What Is Huber Loss and When Should You Use It?

Huber loss is a loss function used in regression that combines the best properties of squared error and absolute error. For small errors, it behaves like mean squared error (MSE), penalizing predictions quadratically. For large errors, it switches to a linear penalty like mean absolute error (MAE), which prevents outliers from dominating the model. The transition point between these two behaviors is controlled by a single parameter called delta.

Introduced by statistician Peter J. Huber in his 1964 paper “Robust Estimation of a Location Parameter,” it was originally designed for robust statistics. Today it’s widely used in machine learning, reinforcement learning, and any regression task where your data might contain outliers.

How Huber Loss Works

Huber loss is defined as a piecewise function. When the prediction error is small (less than or equal to delta), the loss equals one half of the error squared, just like MSE. When the error is large (greater than delta), the loss equals the absolute value of the error, just like MAE. This means the function is quadratic near zero and linear in the tails.

The quadratic region near zero is useful because it’s smooth and differentiable, which makes gradient-based optimization stable and efficient. The linear region in the tails is useful because it grows much more slowly than a squared function, so a single extreme outlier can’t blow up your loss and drag the model toward it.

The key insight is that this isn’t just gluing two functions together. The piecewise definition is constructed so the function and its first derivative are continuous everywhere. The gradient transitions smoothly from being proportional to the error (in the quadratic region) to being a constant (in the linear region). This continuity is what makes Huber loss practical for optimization algorithms that rely on gradients.

The Role of Delta

Delta is the hyperparameter that controls where Huber loss switches from quadratic to linear behavior. Any prediction error smaller than delta gets the MSE-style treatment. Any error larger than delta gets the MAE-style treatment.

Choosing delta is really about defining what counts as an “outlier” in your problem. A smaller delta means you’re saying that even moderate errors should be treated linearly, making the model more robust to outliers but less sensitive to small differences in predictions. A larger delta means you’re giving the quadratic penalty more room to operate, making the model behave more like standard MSE and respond more aggressively to errors of all sizes.

In scikit-learn’s HuberRegressor, this parameter is called epsilon and defaults to 1.35. That default comes from robust statistics theory, where 1.35 provides roughly 95% of the efficiency of ordinary least squares when the data is actually normally distributed, while still offering meaningful protection against outliers.
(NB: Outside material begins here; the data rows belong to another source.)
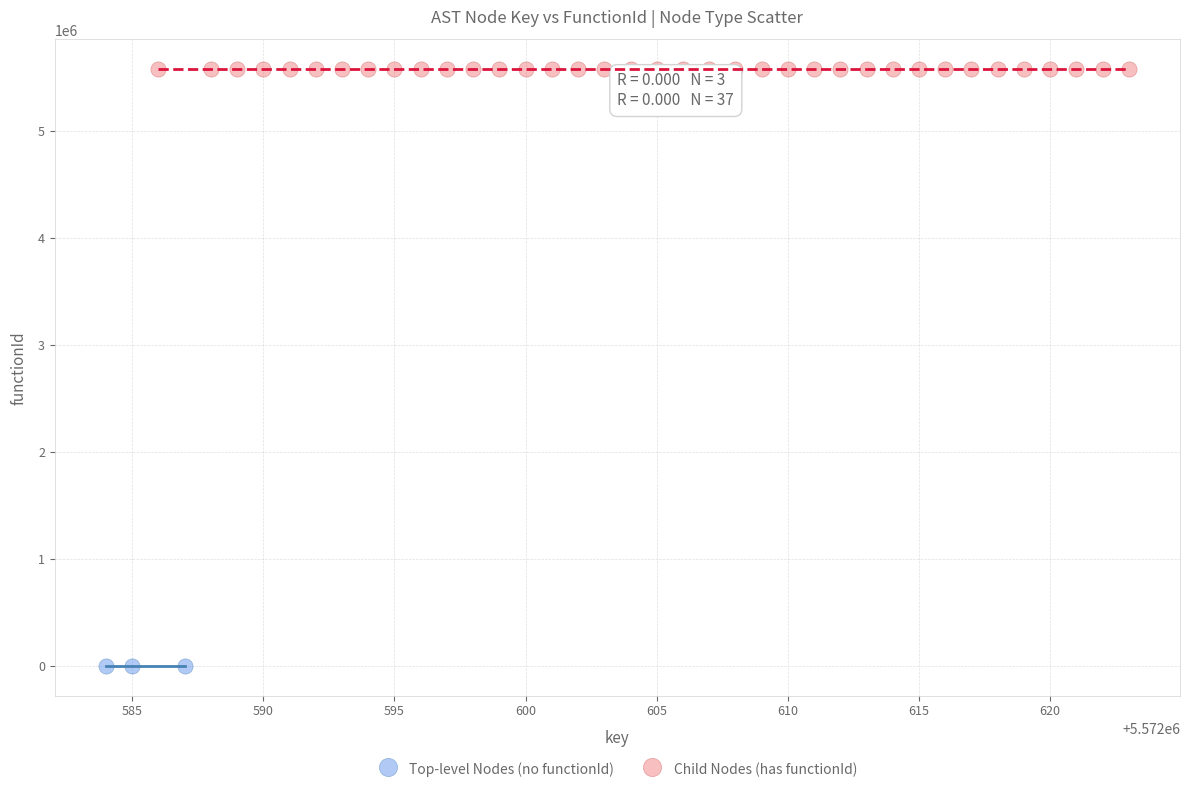

Which series reaches the minimum Y coordinate?

Top-level Nodes (no functionId)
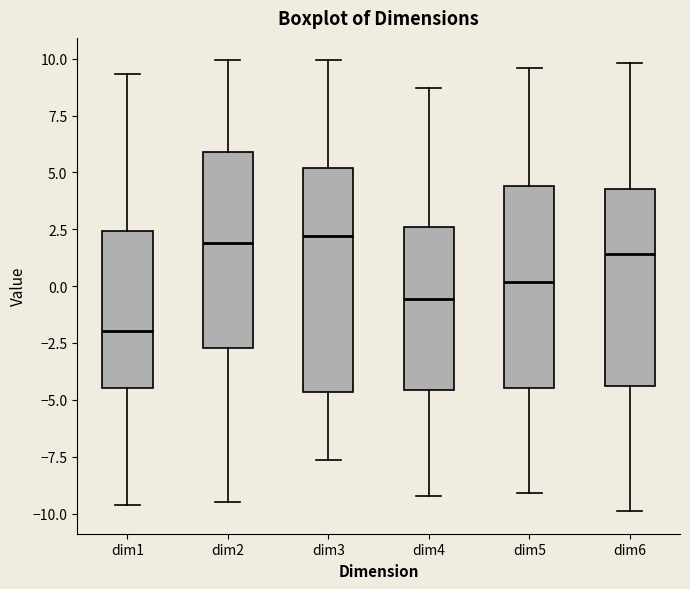

Reading left to right, transcribe this box plot: for each box, give where its median line is, the range the box spans, and where its two whiskers end, as read against the y-axis. The values are not printed on the chart, so give them approximately, as read against the axis.

dim1: median -2.0, box -4.5 to 2.5, whiskers -9.5 to 9.5
dim2: median 2.0, box -2.5 to 6.0, whiskers -9.5 to 10.0
dim3: median 2.0, box -4.5 to 5.0, whiskers -7.5 to 10.0
dim4: median -0.5, box -4.5 to 2.5, whiskers -9.0 to 8.5
dim5: median 0.0, box -4.5 to 4.5, whiskers -9.0 to 9.5
dim6: median 1.5, box -4.5 to 4.5, whiskers -10.0 to 10.0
In practice, you’ll often tune this value using cross-validation based on your specific dataset.

Why Not Just Use MSE or MAE?

MSE squares every error, which means large errors get amplified dramatically. If your training data has even a few outliers, those squared penalties can dominate the total loss and pull your model’s predictions toward the outliers instead of fitting the majority of data points well. MSE works beautifully on clean data, but real-world data is rarely clean.

MAE avoids this problem by treating all errors linearly, so outliers have proportional rather than outsized influence. The tradeoff is that MAE’s gradient is constant (either +1 or -1), which creates two problems. First, the gradient doesn’t shrink as predictions get closer to the target, making it harder for optimization to converge precisely. Second, MAE isn’t differentiable at zero, which can cause instability during training.

Huber loss gives you the convergence benefits of MSE where it matters (near the correct answer) and the outlier robustness of MAE where it matters (far from the correct answer). It’s differentiable everywhere, and its gradient naturally decreases as predictions improve, helping the model settle into a good solution without oscillating.

Pseudo-Huber Loss

Standard Huber loss has one minor limitation: while it’s continuous and has a continuous first derivative, its second derivative has a sharp change at the transition points (positive and negative delta). For most applications this doesn’t matter, but some optimization methods that use second-order information benefit from a fully smooth function.

The pseudo-Huber loss solves this by approximating Huber loss with a single smooth formula instead of a piecewise definition. It’s calculated as delta squared multiplied by the quantity: the square root of one plus the error squared over delta squared, minus one. This produces a curve that closely matches Huber loss in both the quadratic and linear regions but transitions between them with no abrupt changes in any derivative. SciPy provides a built-in implementation through its scipy.special.pseudo_huber function.

When To Use Huber Loss

Huber loss is a strong default choice for regression problems where you suspect your data contains outliers but you don’t want to throw those data points away entirely. Common applications include sensor data (where occasional bad readings are inevitable), financial data (where extreme price movements are real but shouldn’t dominate a model), and reinforcement learning (where reward signals can be noisy or unbounded).

If your data is genuinely clean and normally distributed, MSE will typically perform just as well and is simpler to work with. If your data has heavy-tailed noise and you care more about median-like predictions than mean-like predictions, MAE might be the better choice. Huber loss occupies the practical middle ground, and adjusting delta lets you slide along the spectrum between MSE-like and MAE-like behavior to find the right fit for your problem.